▶ **INSTRUCTION**: From the line containing "社長：Windowsではソケットのハンドルはファイルディ" to the last line of the records below, repeat every line exactly and add nothing else.

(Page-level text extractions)
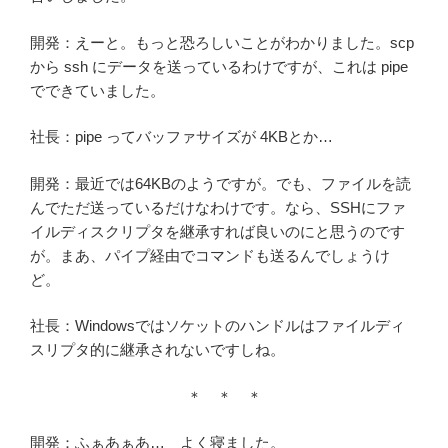
開発：えーと。もっと恐ろしいことがわかりました。scp
から ssh にデータを送っているわけですが、これは pipe
でできていました。
社長：pipe ってバッファサイズが 4KBとか…
開発：最近では64KBのようですが。でも、ファイルを読
んでただ送っているだけなわけです。なら、SSHにファ
イルディスクリプタを継承すれば良いのにと思うのです
が。まあ、パイプ経由でコマンドも送るんでしょうけ
ど。
社長：Windowsではソケットのハンドルはファイルディ
スリプタ的に継承されないですしね。
＊ ＊ ＊
開発：ふぁあぁあ… よく寝ました。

▶ **EXERCISE SOLUTION**:
社長：Windowsではソケットのハンドルはファイルディ
スリプタ的に継承されないですしね。
＊ ＊ ＊
開発：ふぁあぁあ… よく寝ました。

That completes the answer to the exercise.